Dit oordeel is volgens de Hoge Raad onjuist. De Hoge Raad wijst daarbij op de overwegingen over schokschade en affectieschade in zijn arrest van 28 juni 2022, gewezen na de uitspraak van het hof in deze zaak. Het hof heeft miskend dat de rechter bij samenloop van schokschade en affectieschade aan de hand van de omstandigheden van het geval naar billijkheid en schattenderwijs moet afwegen in hoeverre hij bij het bepalen van de hoogte van de vergoeding van schokschade rekening houdt met affectieschade. Dat een precieze afbakening tussen deze vormen van schade doorgaans niet mogelijk zal zijn staat er dus ook niet aan in de weg dat de rechter schat welk bedrag als vergoeding van schokschade voor toewijzing in aanmerking komt.

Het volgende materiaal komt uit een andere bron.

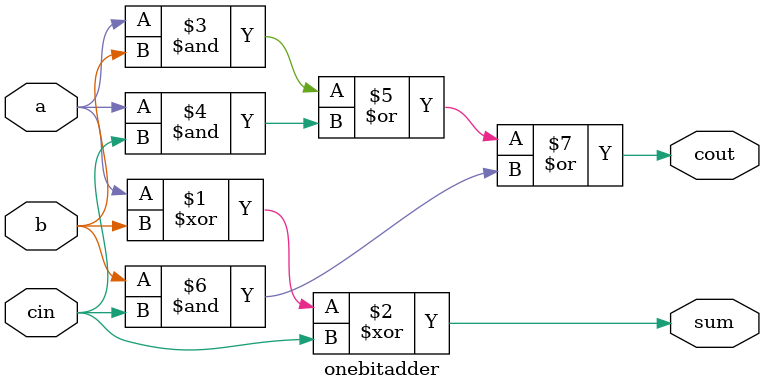
<source format=v>
`timescale 1ns / 1ps
module onebitadder(
input a, b, cin,
output sum, cout
    );
assign sum = a^b^cin;
assign cout = (a&b)|(a&cin)|(b&cin);

endmodule


</source>
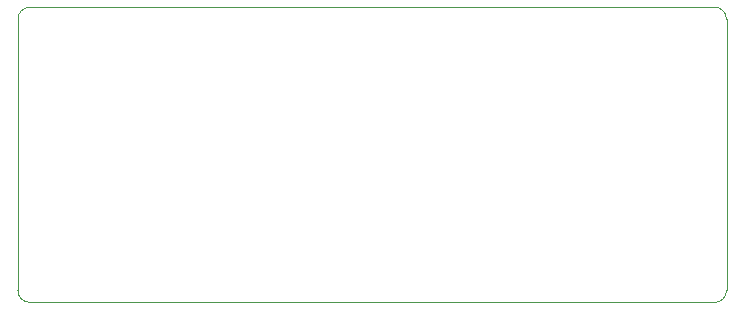
<source format=gbr>
%TF.GenerationSoftware,Altium Limited,Altium Designer,25.4.2 (15)*%
G04 Layer_Color=0*
%FSLAX45Y45*%
%MOMM*%
%TF.SameCoordinates,D428E1E4-D561-4EBD-83AA-0298DF20FA0A*%
%TF.FilePolarity,Positive*%
%TF.FileFunction,Profile,NP*%
%TF.Part,Single*%
G01*
G75*
%TA.AperFunction,Profile*%
%ADD54C,0.02540*%
D54*
X-2755900Y-1137920D02*
Y1158880D01*
D02*
G02*
X-2654300Y1260480I101600J0D01*
G01*
X3142500D01*
D02*
G02*
X3244100Y1158880I0J-101600D01*
G01*
Y-1137920D01*
D02*
G02*
X3142500Y-1239520I-101600J0D01*
G01*
X-2654300D01*
D02*
G02*
X-2755900Y-1137920I0J101600D01*
G01*
%TF.MD5,817d8edb84954f03a3c19aaf71b3dd77*%
M02*

</source>
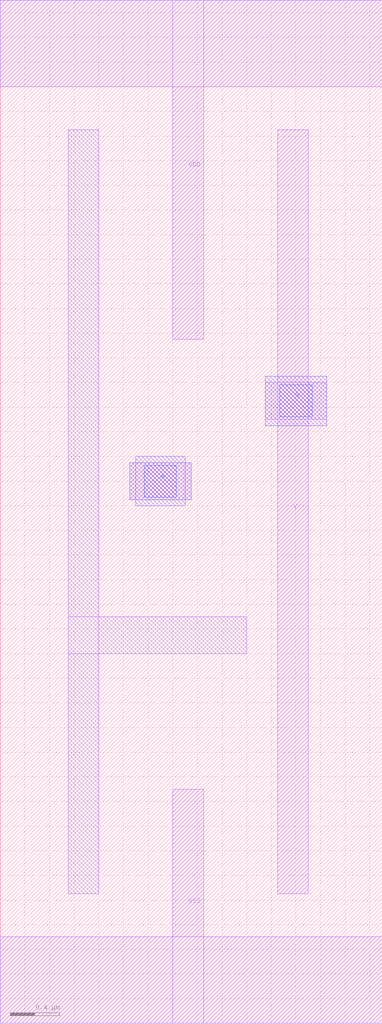
<source format=lef>
# Copyright 2022 Google LLC
# Licensed under the Apache License, Version 2.0 (the "License");
# you may not use this file except in compliance with the License.
# You may obtain a copy of the License at
#
#      http://www.apache.org/licenses/LICENSE-2.0
#
# Unless required by applicable law or agreed to in writing, software
# distributed under the License is distributed on an "AS IS" BASIS,
# WITHOUT WARRANTIES OR CONDITIONS OF ANY KIND, either express or implied.
# See the License for the specific language governing permissions and
# limitations under the License.
VERSION 5.7 ;
BUSBITCHARS "[]" ;
DIVIDERCHAR "/" ;

MACRO gf180mcu_osu_sc_gp12t3v3__clkbuf_1
  CLASS CORE ;
  ORIGIN 0 0 ;
  FOREIGN gf180mcu_osu_sc_gp12t3v3__clkbuf_1 0 0 ;
  SIZE 3.1 BY 8.3 ;
  SYMMETRY X Y ;
  SITE gf180mcu_osu_sc_gp12t3v3 ;
  PIN VDD
    DIRECTION INOUT ;
    USE POWER ;
    SHAPE ABUTMENT ;
    PORT
      LAYER Metal1 ;
        RECT 0 7.6 3.1 8.3 ;
        RECT 1.4 5.55 1.65 8.3 ;
    END
  END VDD
  PIN VSS
    DIRECTION INOUT ;
    USE GROUND ;
    SHAPE ABUTMENT ;
    PORT
      LAYER Metal1 ;
        RECT 0 0 3.1 0.7 ;
        RECT 1.4 0 1.65 1.9 ;
    END
  END VSS
  PIN A
    DIRECTION INPUT ;
    USE SIGNAL ;
    PORT
      LAYER Metal1 ;
        RECT 1.05 4.25 1.55 4.55 ;
      LAYER Metal2 ;
        RECT 1.05 4.25 1.55 4.55 ;
        RECT 1.1 4.2 1.5 4.6 ;
      LAYER Via1 ;
        RECT 1.17 4.27 1.43 4.53 ;
    END
  END A
  PIN Y
    DIRECTION OUTPUT ;
    USE SIGNAL ;
    PORT
      LAYER Metal1 ;
        RECT 2.15 4.9 2.65 5.2 ;
        RECT 2.25 1.05 2.5 7.25 ;
      LAYER Metal2 ;
        RECT 2.15 4.85 2.65 5.25 ;
      LAYER Via1 ;
        RECT 2.27 4.92 2.53 5.18 ;
    END
  END Y
  OBS
    LAYER Metal1 ;
      RECT 0.55 1.05 0.8 7.25 ;
      RECT 0.55 3 2 3.3 ;
  END
END gf180mcu_osu_sc_gp12t3v3__clkbuf_1

</source>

Daarbij is nog belang dat de strafrechter gedeeltelijk inhoudelijk kan beslissen over de toewijzing van schadevergoeding wegens schokschade en dat hij de vordering van de benadeelde partij voor het resterende deel niet-ontvankelijk kan verklaren. Hierdoor kan de strafrechter steeds een beslissing nemen over dat deel van de gevorderde schadevergoeding wegens schokschade waarvan de behandeling niet een onevenredige belasting van het strafgeding oplevert. Wel merkt de Hoge Raad nog op dat dat niet wegneemt dat als de rechter een nadere onderbouwing en verdere behandeling van de vordering noodzakelijk vindt voordat hij mogelijk tot (gedeeltelijke) toewijzing van zo’n vordering kan overgaan, hij kan oordelen dat dat een onevenredige belasting van het strafgeding zou opleveren. Maar dat was niet de reden voor de niet-ontvankelijkverklaring in deze zaak.

De niet-ontvankelijkverklaring van de vordering tot vergoeding van schokschade van het dochtertje laat de Hoge Raad in stand.

De Hoge Raad wijst de zaak terug naar het hof voor een nieuwe behandeling en beoordeling op het punt van de schadevergoeding en de strafoplegging (i.v.m. een klacht over de overschrijding van de redelijke termijn).